__The problem__
The answer must consist solely of the lines from the one containing "right hip: (87, 272)" through the last line of the records below, repeated exactly, with all pictures omitted.
BEGIN
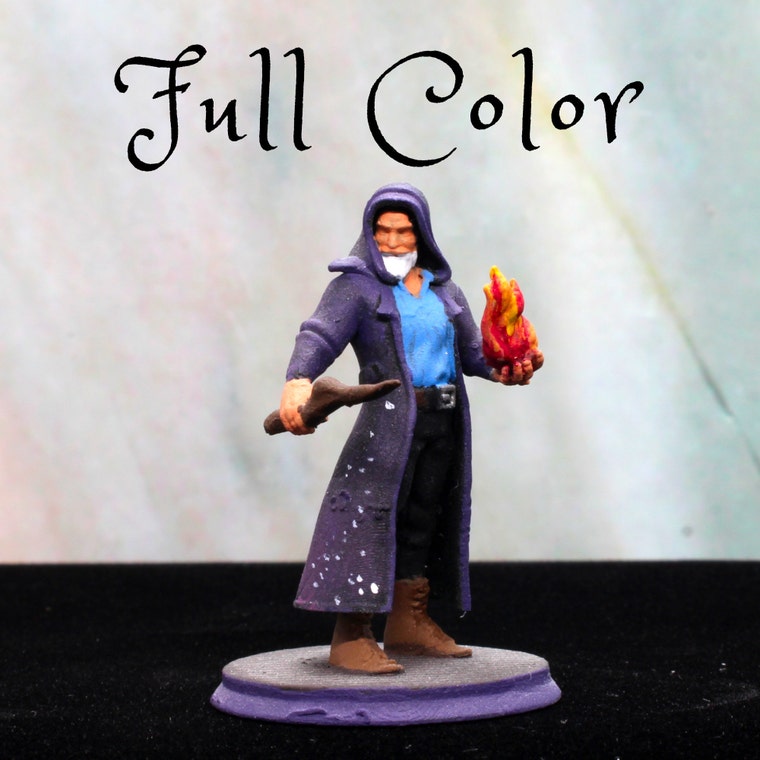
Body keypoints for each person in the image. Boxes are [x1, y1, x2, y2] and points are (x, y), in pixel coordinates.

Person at [278, 183, 542, 674]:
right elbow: (320, 333)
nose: (393, 241)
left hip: (442, 421)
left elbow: (474, 355)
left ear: (421, 234)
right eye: (383, 232)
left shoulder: (446, 292)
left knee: (424, 518)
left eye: (403, 231)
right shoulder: (357, 287)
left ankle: (408, 623)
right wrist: (298, 380)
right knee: (371, 520)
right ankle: (352, 635)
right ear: (370, 233)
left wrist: (508, 366)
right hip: (388, 425)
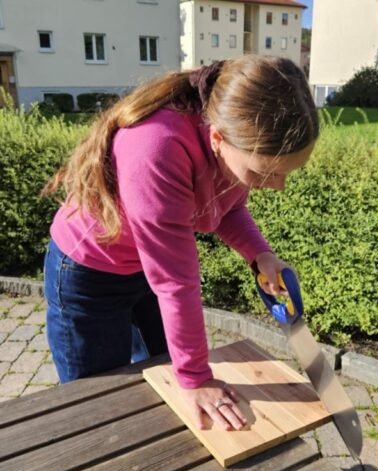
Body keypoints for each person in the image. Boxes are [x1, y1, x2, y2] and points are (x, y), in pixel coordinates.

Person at [42, 55, 318, 432]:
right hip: (87, 272)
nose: (276, 186)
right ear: (218, 139)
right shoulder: (156, 147)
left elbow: (228, 208)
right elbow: (176, 284)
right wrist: (198, 379)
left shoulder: (228, 139)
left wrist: (261, 254)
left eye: (286, 174)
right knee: (96, 406)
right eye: (263, 173)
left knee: (163, 385)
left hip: (143, 265)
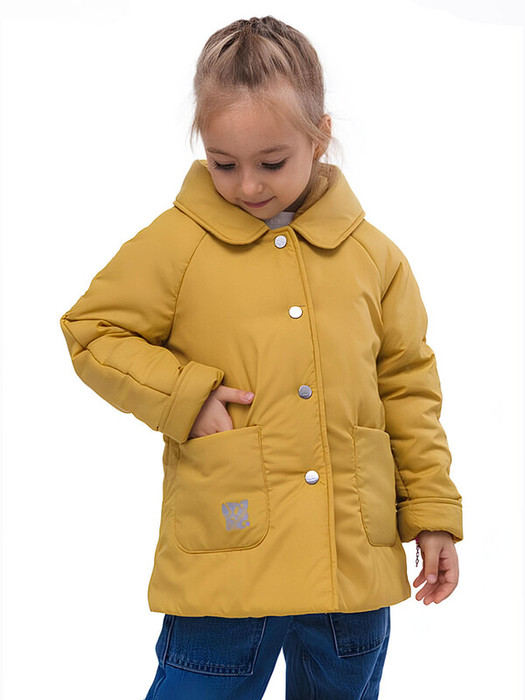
END
__Written reply__
right hip: (87, 272)
nose: (276, 186)
right ear: (218, 139)
right shoulder: (156, 147)
left elbow: (228, 208)
right elbow: (176, 284)
right wrist: (198, 379)
left shoulder: (228, 139)
left wrist: (261, 254)
left eye: (286, 174)
right knee: (96, 406)
right eye: (263, 173)
left knee: (163, 385)
left hip: (143, 265)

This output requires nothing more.